Diğer taraftan da ilk transfer sonrası bloglarda yazılanları, bazı spor adamlarının Elano için söyledikleri övgü dolu ifadeleri düşündükçe nasıl bu kadar aykırı düşündüğümüzü anlayamıyorum ama Elano neredeyse 180 derecelik bir değişim geçirmediği müddetçe Galatasaray için ihtiyaç duyulan boşluğu doldurabilecek oyuncu olamaması nedeniyle efektif bir transfer hareketi olarak adlandıramayız İngiltere'den gelişini. Forvette oynayıp 20 gol dahi atsa bu konudaki fikrimin değişmeyeceğini de belirtmem gerekir, çünkü ne yazık ki Türkiye'de kulüplerin transfer hareketleri 2-3 yöneticinin futbol bilgisi çevresinde döndüğü için takım ihtiyaçları-oyuncu özellikleri örtüşmesinin maksimum düzeyde gerçekleştiği hamleleri görmek kolay olmuyor. Elano'da bu tür bir değerlendirme ile örtüşüyor. Takımlar trasnfer yaparken "Kadro Mühendisliği" gerçeğinden hareket etmedikçe, alternatifleri analitik bir süzgeçten geçirerek değerlendirerek karar vermedikleri müddetçe bu tür konular üzerindne bize daha çok malzeme çıkar. Mesele Elano, Kewell gibi adamları almak değil kimse tanımazken forvetinize Ilie gibi adamı koymak sağ bek de Filipescu gibi bir oyuncu ile açığınızı kapatabilmektir doğru olan bence. Bu noktada daha önce de yazdığım görüşlerimin altını yine bu şekilde çizmek istiyorum.

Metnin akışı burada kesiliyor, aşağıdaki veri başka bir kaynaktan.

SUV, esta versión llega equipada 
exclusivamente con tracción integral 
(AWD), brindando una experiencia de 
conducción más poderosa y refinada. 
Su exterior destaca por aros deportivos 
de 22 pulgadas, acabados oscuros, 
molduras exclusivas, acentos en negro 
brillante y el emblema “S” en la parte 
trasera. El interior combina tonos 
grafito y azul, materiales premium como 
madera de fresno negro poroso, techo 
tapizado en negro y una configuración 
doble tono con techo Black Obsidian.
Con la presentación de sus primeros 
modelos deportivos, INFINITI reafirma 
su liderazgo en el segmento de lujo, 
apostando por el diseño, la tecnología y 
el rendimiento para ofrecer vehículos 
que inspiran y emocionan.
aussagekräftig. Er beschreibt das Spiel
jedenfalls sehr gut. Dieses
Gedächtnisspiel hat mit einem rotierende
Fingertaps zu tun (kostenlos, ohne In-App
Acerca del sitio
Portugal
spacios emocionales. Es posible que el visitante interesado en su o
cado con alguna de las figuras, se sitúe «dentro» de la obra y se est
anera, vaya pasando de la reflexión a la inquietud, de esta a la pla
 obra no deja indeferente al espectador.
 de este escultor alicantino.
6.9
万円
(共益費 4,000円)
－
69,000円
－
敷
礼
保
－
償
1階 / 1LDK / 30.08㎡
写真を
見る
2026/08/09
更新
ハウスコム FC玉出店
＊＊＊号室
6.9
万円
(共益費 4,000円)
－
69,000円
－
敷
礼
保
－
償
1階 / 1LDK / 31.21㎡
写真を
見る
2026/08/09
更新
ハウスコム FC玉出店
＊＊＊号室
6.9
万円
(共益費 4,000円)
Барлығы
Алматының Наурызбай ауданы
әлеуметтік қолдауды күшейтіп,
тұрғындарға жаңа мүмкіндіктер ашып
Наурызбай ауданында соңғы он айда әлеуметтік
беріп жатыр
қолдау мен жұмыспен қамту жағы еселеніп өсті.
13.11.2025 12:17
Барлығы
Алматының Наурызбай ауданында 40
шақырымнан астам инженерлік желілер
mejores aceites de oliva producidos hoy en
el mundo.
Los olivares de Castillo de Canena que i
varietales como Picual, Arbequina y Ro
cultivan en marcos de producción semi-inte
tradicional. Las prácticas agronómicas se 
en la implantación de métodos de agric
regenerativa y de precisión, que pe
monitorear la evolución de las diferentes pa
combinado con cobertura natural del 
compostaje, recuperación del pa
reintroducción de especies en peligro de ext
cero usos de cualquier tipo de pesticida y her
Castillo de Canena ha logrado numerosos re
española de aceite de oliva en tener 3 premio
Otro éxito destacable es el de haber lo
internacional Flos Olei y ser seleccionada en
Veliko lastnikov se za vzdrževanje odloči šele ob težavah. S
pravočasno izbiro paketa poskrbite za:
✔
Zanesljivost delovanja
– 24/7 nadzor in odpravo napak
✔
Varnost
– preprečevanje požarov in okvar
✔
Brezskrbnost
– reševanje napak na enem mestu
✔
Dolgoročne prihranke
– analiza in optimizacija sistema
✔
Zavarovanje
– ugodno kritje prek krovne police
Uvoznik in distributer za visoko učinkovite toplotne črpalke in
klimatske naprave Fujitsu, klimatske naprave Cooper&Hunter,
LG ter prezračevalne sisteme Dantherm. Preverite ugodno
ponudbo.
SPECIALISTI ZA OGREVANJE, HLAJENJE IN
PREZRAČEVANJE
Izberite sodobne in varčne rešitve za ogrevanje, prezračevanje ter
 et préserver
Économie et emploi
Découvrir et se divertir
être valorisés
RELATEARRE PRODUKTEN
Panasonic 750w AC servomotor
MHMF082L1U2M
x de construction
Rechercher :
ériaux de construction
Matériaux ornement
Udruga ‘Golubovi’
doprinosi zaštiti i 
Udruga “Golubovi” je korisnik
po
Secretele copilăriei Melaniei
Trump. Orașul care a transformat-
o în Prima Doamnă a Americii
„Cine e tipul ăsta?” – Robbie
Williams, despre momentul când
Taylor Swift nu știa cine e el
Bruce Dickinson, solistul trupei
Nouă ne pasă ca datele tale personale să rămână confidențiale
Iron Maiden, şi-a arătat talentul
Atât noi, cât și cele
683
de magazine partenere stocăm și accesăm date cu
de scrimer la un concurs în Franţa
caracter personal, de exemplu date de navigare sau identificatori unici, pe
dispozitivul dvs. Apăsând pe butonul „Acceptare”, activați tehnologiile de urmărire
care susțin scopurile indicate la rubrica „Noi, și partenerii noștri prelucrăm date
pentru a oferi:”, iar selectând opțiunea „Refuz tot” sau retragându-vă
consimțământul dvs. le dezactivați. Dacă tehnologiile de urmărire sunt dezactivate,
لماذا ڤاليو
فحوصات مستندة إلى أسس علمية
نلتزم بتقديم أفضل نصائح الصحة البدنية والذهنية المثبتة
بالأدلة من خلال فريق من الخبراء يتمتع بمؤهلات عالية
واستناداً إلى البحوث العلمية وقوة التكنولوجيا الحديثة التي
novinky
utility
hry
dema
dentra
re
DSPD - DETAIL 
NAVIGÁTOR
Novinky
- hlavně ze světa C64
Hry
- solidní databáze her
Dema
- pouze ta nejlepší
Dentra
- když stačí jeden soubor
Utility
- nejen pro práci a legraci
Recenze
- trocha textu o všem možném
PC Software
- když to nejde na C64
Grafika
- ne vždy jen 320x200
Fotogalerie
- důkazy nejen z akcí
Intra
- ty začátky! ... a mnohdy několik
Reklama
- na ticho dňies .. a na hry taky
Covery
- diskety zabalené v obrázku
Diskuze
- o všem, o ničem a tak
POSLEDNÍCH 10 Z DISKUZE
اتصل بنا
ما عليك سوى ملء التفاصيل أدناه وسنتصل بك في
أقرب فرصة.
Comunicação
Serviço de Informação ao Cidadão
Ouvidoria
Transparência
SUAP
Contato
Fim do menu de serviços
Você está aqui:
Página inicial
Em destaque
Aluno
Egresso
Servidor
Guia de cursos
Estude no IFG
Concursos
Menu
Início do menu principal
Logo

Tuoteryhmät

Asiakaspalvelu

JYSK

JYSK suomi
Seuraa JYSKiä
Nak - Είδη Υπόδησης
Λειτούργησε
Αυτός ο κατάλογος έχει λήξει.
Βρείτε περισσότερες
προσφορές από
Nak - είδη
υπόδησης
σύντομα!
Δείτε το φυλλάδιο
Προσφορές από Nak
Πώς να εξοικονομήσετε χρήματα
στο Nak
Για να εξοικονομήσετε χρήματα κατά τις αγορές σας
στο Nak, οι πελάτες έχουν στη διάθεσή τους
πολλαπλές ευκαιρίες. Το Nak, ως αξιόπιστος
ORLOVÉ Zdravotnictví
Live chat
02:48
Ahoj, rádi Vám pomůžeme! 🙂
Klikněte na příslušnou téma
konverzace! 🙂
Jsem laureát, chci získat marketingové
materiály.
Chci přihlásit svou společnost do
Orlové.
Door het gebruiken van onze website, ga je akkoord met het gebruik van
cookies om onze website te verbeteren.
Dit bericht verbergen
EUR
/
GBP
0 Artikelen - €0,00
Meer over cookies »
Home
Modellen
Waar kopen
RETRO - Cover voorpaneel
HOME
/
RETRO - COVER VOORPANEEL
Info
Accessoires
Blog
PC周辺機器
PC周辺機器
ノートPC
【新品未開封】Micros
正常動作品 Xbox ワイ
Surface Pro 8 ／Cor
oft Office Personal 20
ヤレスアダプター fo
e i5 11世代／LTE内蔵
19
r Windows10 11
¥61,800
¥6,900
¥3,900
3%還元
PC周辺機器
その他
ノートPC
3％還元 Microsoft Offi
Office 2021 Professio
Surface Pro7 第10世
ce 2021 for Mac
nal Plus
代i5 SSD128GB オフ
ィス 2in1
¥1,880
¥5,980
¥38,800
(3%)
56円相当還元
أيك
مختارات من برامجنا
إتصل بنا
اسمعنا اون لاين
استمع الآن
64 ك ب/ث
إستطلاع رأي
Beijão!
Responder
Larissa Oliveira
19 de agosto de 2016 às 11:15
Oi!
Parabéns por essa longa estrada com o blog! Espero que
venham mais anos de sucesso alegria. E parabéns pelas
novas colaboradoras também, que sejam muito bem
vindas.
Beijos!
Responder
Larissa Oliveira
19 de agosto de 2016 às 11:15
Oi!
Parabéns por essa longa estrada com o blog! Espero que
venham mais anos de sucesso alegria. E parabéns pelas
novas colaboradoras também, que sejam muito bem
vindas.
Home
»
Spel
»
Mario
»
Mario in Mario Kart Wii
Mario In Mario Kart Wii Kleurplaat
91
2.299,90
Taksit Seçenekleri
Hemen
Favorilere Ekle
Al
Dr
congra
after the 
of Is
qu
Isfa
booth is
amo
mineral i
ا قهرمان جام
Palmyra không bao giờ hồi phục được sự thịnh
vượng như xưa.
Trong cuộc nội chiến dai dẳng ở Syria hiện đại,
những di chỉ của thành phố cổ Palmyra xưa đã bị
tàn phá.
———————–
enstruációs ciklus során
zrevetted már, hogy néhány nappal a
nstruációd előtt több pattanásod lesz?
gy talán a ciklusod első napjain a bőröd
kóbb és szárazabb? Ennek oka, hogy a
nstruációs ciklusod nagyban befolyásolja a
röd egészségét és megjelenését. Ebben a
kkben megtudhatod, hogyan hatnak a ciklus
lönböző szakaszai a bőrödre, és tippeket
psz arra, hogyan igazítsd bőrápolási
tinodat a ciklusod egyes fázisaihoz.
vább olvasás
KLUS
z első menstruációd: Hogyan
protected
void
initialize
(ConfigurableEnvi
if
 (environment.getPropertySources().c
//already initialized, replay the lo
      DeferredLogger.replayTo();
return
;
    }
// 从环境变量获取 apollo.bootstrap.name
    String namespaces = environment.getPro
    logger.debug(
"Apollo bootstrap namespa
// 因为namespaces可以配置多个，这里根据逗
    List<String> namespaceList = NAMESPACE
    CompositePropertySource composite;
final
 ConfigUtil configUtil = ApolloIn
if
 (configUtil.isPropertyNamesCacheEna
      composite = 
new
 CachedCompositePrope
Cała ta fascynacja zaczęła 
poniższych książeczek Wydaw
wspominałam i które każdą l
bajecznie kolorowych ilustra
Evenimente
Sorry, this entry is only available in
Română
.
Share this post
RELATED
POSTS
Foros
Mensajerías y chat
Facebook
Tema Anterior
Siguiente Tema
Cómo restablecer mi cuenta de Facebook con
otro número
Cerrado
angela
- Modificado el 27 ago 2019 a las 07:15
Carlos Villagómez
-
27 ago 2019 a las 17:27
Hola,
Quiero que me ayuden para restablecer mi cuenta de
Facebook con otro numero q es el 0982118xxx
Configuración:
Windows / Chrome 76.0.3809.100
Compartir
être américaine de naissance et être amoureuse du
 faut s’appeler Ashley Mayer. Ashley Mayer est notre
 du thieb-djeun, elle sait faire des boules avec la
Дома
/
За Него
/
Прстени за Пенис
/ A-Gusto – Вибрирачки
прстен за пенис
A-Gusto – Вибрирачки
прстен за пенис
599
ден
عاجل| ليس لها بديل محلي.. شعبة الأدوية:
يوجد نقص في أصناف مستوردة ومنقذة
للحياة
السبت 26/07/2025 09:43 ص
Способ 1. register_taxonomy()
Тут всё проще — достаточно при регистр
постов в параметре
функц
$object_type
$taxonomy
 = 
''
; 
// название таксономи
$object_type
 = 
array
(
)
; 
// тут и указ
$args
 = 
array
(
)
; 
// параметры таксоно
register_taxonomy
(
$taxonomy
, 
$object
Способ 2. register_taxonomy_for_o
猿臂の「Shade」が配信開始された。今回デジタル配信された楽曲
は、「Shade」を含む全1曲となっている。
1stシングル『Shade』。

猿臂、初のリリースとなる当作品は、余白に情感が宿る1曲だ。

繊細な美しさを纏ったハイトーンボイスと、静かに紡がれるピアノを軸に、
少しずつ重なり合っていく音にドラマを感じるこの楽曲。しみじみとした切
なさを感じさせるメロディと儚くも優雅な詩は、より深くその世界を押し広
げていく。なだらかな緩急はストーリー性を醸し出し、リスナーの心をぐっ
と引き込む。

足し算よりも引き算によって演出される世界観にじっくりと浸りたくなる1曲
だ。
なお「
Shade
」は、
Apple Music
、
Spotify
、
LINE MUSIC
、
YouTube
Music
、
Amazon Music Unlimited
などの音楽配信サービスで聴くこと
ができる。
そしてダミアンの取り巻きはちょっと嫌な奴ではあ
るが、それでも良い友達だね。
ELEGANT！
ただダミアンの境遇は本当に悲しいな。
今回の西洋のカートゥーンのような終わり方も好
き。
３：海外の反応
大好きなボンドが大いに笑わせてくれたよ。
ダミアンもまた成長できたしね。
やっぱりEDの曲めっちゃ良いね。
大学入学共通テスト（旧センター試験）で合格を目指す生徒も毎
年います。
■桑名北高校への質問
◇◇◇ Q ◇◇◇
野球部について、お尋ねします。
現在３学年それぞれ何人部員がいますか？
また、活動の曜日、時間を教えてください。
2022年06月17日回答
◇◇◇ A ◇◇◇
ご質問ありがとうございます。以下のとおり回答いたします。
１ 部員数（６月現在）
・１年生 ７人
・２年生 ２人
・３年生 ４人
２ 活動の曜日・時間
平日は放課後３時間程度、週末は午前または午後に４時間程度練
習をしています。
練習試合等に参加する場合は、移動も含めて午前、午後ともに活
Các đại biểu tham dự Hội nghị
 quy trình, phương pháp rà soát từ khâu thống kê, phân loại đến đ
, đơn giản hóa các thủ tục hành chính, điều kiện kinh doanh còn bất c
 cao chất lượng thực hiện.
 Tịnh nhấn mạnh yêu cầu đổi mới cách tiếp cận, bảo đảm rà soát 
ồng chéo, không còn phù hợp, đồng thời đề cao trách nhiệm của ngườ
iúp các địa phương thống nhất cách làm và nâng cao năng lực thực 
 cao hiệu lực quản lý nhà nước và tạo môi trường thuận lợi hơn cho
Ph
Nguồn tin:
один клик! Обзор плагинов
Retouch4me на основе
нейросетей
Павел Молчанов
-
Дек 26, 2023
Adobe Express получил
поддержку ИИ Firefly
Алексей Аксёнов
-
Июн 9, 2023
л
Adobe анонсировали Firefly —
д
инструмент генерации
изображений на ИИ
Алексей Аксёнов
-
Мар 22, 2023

Sözün özü, oyuncu yapısı-takım gereksinimleri kesişmesindeki alanın büyüklüğü göz önüne alınarak yapılmış bir transfer değil Elano'yu Manchester semalarından Florya' ya getiren. İlerleyn zamanlarda takım içinde basının abarttığı gibi bir sorun çıkarmasa da Rijkaard ve Elano özelinde huzursuluk kaynağı olacak bir mesele olacağa benziyor.